Assassin’s Creed Mirage: The bragging right it has over all previous installments
To say expectations for Mirage are high is an understatement. Ubisoft’s 2023 entry into the Assassin’s Creed franchise, which serves as a prequel, sequel, and spinoff, is being promised as a ‘return’ to the roots that made the original 2007 game so enthralling. It’s being marketed as a stealth game, reminiscent of Ezio’s era where linearity and quality storytelling were prioritised over player choice; the most recent entries, with their open worlds and role-playing elements, will allegedly share very little with Mirage’s gameplay.
For many fans, this is cause for celebration. Everything from the 2007 original to 2013’s Black Flag is widely acclaimed, and it's no secret why; their characters were detailed, the worlds fleshed out and authentic. Players weren’t expected to create the protagonist from scratch, nor were they gifted flaming hell horses on which to ride.
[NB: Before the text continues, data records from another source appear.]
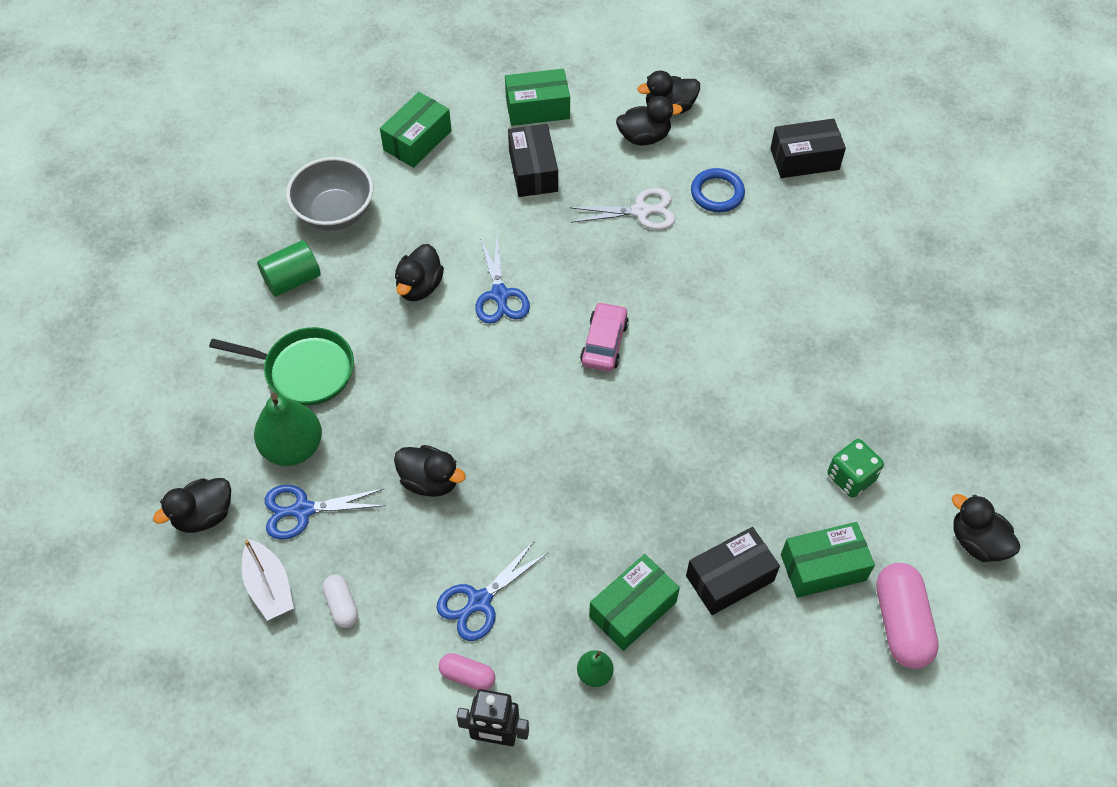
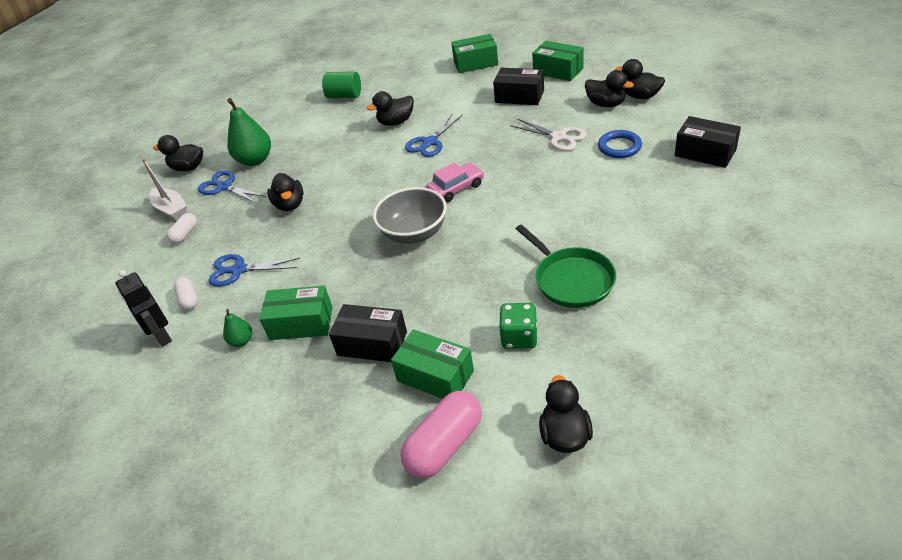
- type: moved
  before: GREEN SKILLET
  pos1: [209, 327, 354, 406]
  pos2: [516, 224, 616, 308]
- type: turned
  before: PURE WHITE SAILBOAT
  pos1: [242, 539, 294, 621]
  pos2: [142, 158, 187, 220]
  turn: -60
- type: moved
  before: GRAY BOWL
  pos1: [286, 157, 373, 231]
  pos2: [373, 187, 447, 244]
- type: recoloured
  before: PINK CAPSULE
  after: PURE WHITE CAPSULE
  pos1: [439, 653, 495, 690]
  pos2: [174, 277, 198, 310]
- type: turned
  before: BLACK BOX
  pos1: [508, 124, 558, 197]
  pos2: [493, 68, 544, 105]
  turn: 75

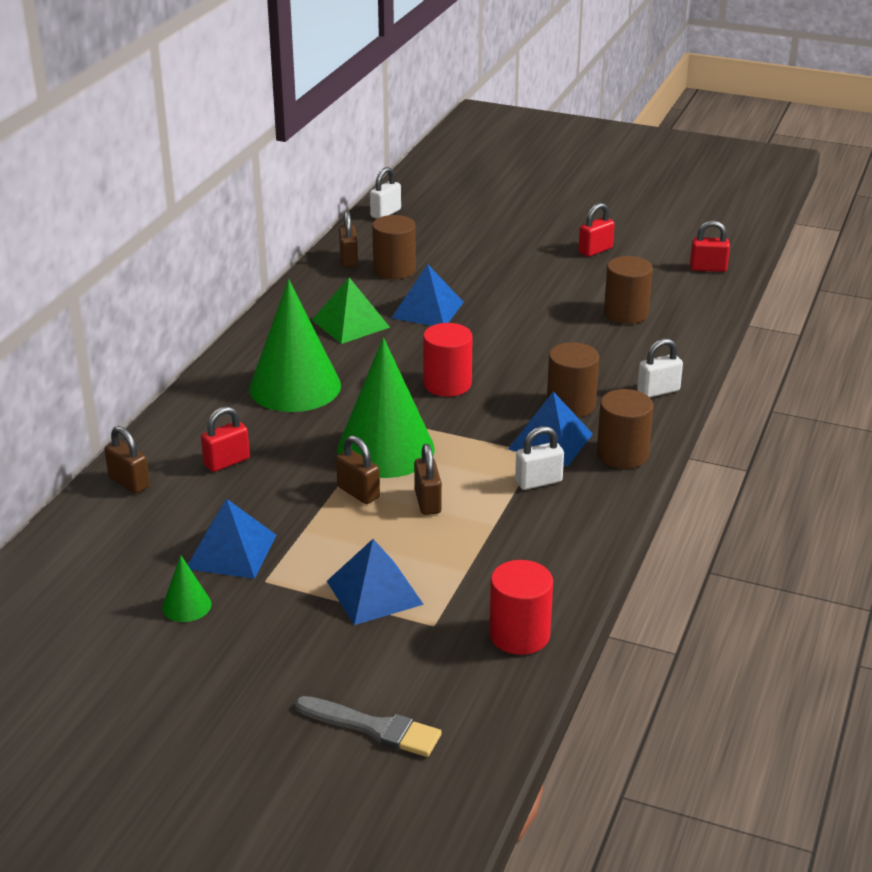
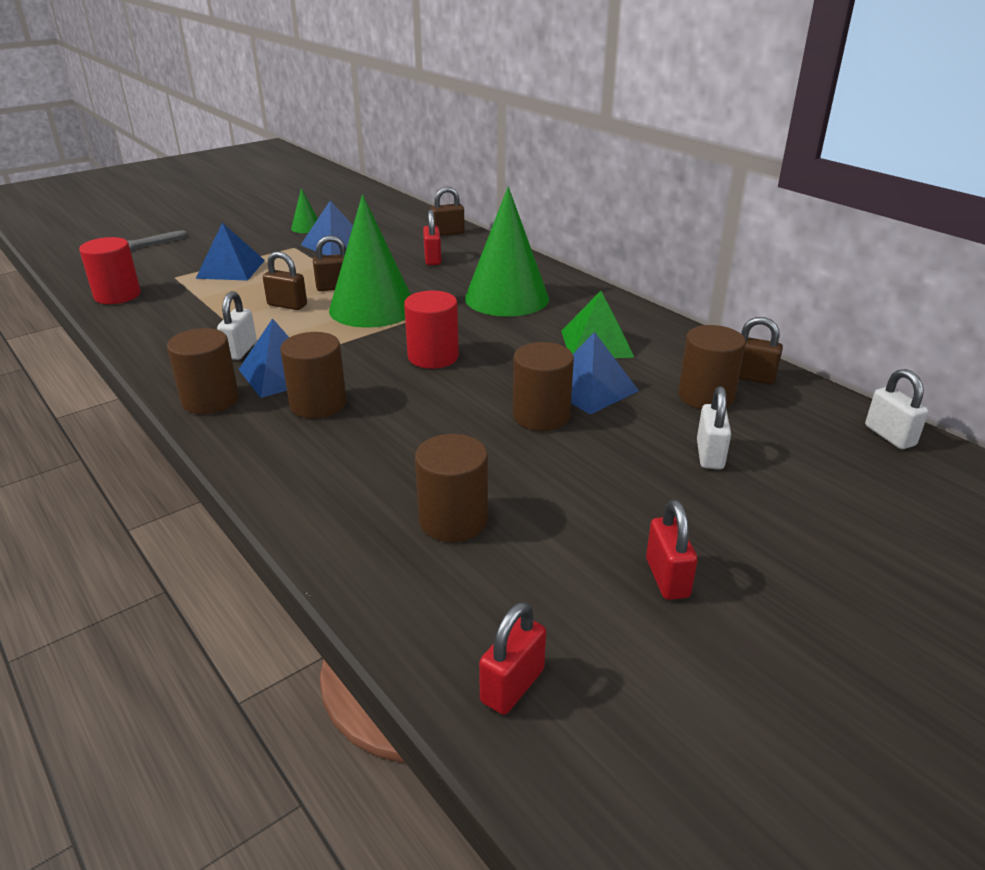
- type: moved
  before: PURE WHITE PADLOCK
  pos1: [637, 338, 683, 397]
  pos2: [697, 386, 731, 469]
- type: added
  after: BROWN CYLINDER SHAPE
  pos2: [513, 342, 574, 431]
In a single word, this era was grounded; you entered a history that was, for all intents and purposes, rooted in fact.
Photo by Wikimedia Commons
The trend continues with Mirage, which is set during the internal chaos of the Anarchy at Samarra, and follows Valhalla side character Basim Ibn Ishaq, as he evolves from a common street thief into a master assassin. In writing, it sounds appealing – a tighter, well-researched world that a detailed protagonist is at liberty to explore. It is unfortunate then, that the game suffers one glaring issue even before launch, something inevitable regardless of where it was set; the expectation.
Ubisoft are presenting us with a return to the acclaimed DNA of the originals, but what if Mirage fails to stand on its own? What if it’s reliant on replicating this experience, rather than crafting its own? The result could be repetitive, it could be uninspired. It’s critical that Mirage is delivered as a 2023 entry, and not a 2007 one; there needs to be new to balance the old.
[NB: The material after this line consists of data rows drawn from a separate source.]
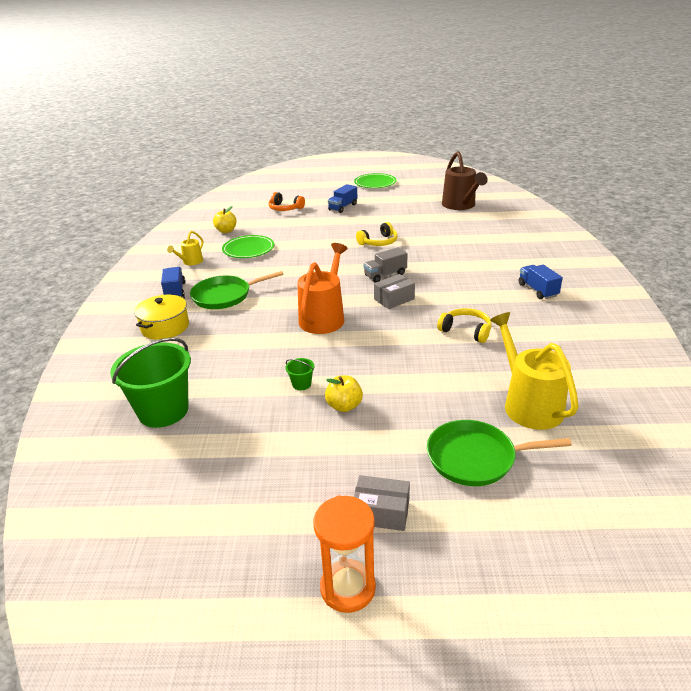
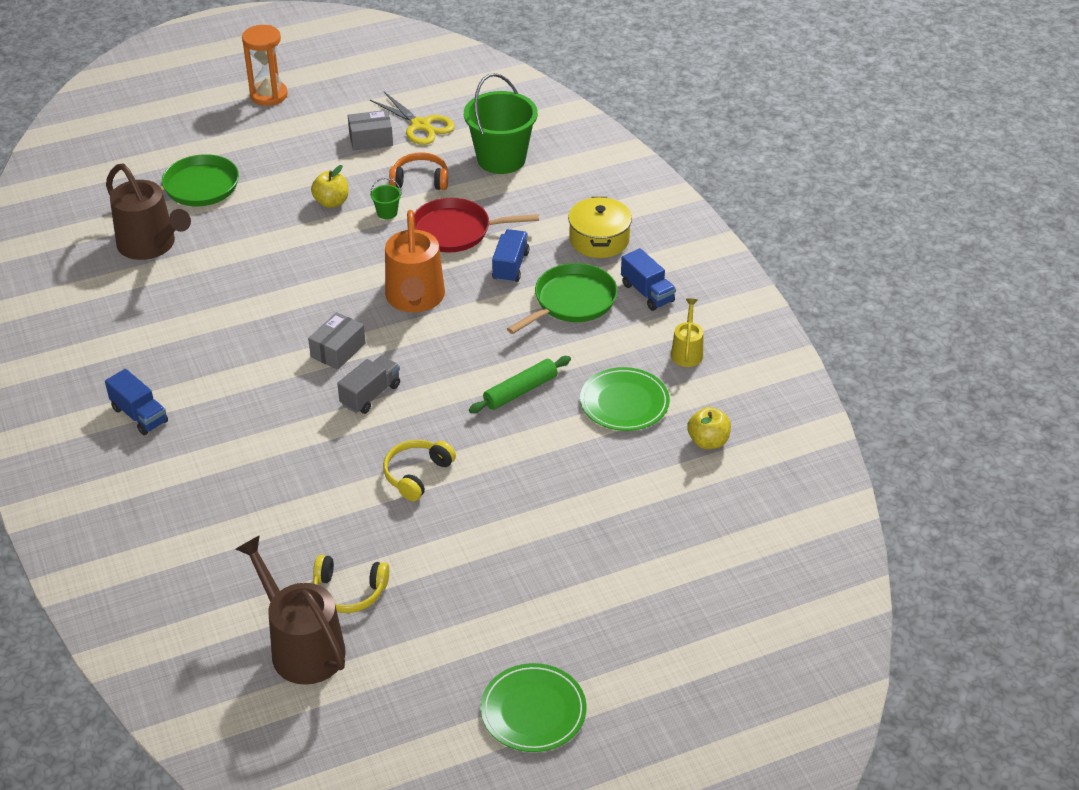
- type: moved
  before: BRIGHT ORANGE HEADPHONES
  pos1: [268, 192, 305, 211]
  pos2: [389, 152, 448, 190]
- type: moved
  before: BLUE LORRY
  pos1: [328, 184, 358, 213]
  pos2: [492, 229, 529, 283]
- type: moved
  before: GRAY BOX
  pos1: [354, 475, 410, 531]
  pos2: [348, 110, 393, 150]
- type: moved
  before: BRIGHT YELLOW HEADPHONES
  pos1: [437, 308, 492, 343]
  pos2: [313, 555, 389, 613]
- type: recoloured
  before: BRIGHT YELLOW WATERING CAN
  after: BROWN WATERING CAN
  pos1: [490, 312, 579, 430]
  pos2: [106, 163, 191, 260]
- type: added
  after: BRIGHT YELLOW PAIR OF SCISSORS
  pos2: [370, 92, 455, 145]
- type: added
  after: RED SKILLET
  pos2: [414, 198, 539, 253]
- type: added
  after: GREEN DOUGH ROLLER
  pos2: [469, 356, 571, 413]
And that folks, is where the brilliant new feature of Mirage begins to shine. It’s an addition that’s been done before, but never as a method of immersion entirely: the language.
As revealed on X (you know, Twitter), Mirage marks the very first time in the Assassin’s Creed franchise that a game will be shipped with full Arabic dubbing, and not just as a local version for Middle-Eastern countries. It’s a feature included regardless of the market, so European and American players will also get to experience the authentic linguistics of Basim’s world.
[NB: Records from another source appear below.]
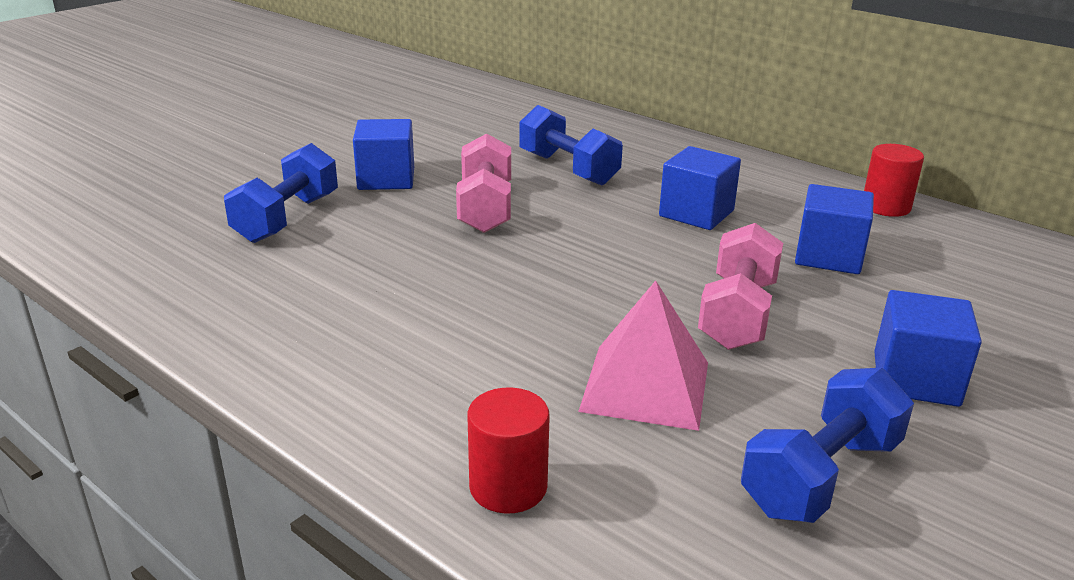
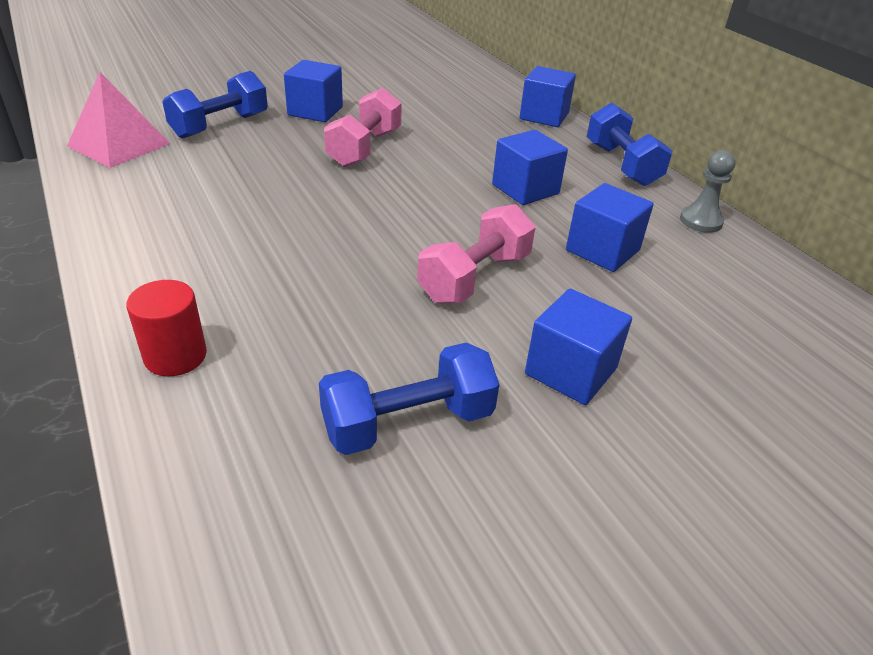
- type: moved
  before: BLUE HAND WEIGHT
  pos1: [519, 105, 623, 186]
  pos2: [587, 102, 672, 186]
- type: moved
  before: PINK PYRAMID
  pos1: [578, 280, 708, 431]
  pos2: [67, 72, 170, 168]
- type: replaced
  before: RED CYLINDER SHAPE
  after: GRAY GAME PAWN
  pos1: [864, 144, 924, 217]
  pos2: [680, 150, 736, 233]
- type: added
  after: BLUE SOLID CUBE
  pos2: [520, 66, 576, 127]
In previous games, the dubbing has been included only when the game meshed with a big enough market; Assassin’s Creed II, for example, was shipped with Italian, but the later sequel Assassin’s Creed Origins featured only scattered words and phrases in the language used during the Ptolemaic Egyptian Empire.
Photos by bhautikjoshi (licensed under CC BY-NC-ND 2.0)
It presented a major setback for authenticity, made significantly worse by some of the voice actors chosen – who can forget, for example, Arno Dorian’s thick British accent in the Parisian-set Assassin’s Creed Unity? Now, Ubisoft hopes to rectify this with Mirage, echoing JRPGs in their decision to offer the language the world was intended to use.
Whether this proves successful is still not entirely clear, but its announcement was met with a warm reception. Alongside authenticity, this allows a large portion of gamers to enjoy Assassin’s Creed in a language they are comfortable in, no matter where they are based. If it works, it should be a required implementation in future Assassin’s Creed games. For now, we simply have to wait and see if Mirage delivers all that’s expected of it.
Assassin’s Creed Mirage is scheduled to release for Amazon Luna, PlayStation 4, PlayStation 5, Windows, Xbox One, and Xbox Series X/S on October 5, 2023.